What happens if we cry more?

if we aren't allowing ourselves to express an emotional response through crying, then what other emotions are we no longer able to access?

When was the last time you cried? Outside of the final celebration of some over-the-top sports movie, I can't recall the last time I really cried. Why don't we cry more?

Last night, my little one hurt herself and had a good cry about it. I realized I hadn't heard her cry in a very long time. At what point do we stop crying as kids? When do we lose connection to that response as we are hurt physically or emotionally? How do we release the sensations of being hurt or saddened?

If not by crying, where does that energy go? If we aren't crying, we must be shutting down sensations somewhere, which also means we're shutting down the equal and opposite sensations on the happy and celebratory side of the emotional equation.

If we aren't allowing ourselves to express an emotional response through crying, then what other emotions are we no longer able to access?

So say we wanted to cry more? How would we go about that? Open the floodgates, here come the waterworks, we want to feel more, be more open to sensation, let the world in all its ups and downs take us for the proverbial ride on the emotional roller coaster. If only crying were that easy.

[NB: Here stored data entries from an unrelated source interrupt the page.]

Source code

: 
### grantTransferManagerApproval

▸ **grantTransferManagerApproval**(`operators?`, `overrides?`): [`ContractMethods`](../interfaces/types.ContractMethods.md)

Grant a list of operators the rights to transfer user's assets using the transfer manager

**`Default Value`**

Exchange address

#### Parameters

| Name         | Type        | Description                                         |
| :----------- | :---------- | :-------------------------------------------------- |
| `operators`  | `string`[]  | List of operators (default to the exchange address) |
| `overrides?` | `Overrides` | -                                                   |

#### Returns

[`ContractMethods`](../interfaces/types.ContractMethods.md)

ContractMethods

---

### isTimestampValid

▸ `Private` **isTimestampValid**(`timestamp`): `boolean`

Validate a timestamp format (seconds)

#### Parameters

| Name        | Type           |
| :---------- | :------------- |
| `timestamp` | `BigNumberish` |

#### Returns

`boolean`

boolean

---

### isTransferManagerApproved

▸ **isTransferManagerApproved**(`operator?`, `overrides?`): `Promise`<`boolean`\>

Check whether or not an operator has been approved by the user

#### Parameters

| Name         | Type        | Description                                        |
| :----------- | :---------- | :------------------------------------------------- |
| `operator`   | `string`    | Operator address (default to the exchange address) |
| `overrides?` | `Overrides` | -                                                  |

Is emotional fluidity and openness simply something we age out of? Do we lose touch with our emotions like we begin to lose our sight or hearing? Can we reclaim our connection to raw emotion? Honestly though, where have all the goddamn feels gone?

Maybe, if we allowed ourselves to cry more, and fought back against the stigma surrounding openly crying, and started to break down this desire to protect ourselves all the time, we might be able to feel more of the feels. Imagine what happens when we feel openly. Without a hint of self-consciousness or shame.

One thing to consider: how would this openness impact our ability to connect with each other? 

We’d certainly have a more open dialogue about the hard things in life, about the things we avoid at all costs, about that militarized middle ground, about that dirty word compromise. And maybe, just maybe, empathy rears its ugly head.

Everyone is so damn prickly. This writer included.

If we were to allow ourselves to have a good cry out in the open, wouldn’t we learn a bit more about ourselves and each other? To see each other break down and recover, to understand where those boundaries are, to witness each other near or at our lowest, and make space for that within ourselves and for others, what does that world look like? Little less prickly, no?

So how do we break down this crying stigma? How do we help each other—and more importantly our kids—understand that if we aren't crying, we aren't really feeling?

If we work to eliminate a good cry from the spectrum of emotional access, then we also lose the equal and opposite connection on the other side of the spectrum.

What have we been missing from the highs as we’ve stopped crying?

We can't just expect to feel the highs all the time, you know this in theory. But if we aren’t crying, we aren’t being practical, we aren’t putting this emotional awareness into practice.

If we open ourselves to the lows, if we expose ourselves to the deepest sensations of loss and grief and disappointment and anger, we will practice the acceptance of the lows, they will become routine; and so will the recovery from the lows.

As we practice overcoming these emotions, as we learn to process them, we ultimately gain access to those highs, they also become routine, and we begin to get better at balancing our emotional fluidity.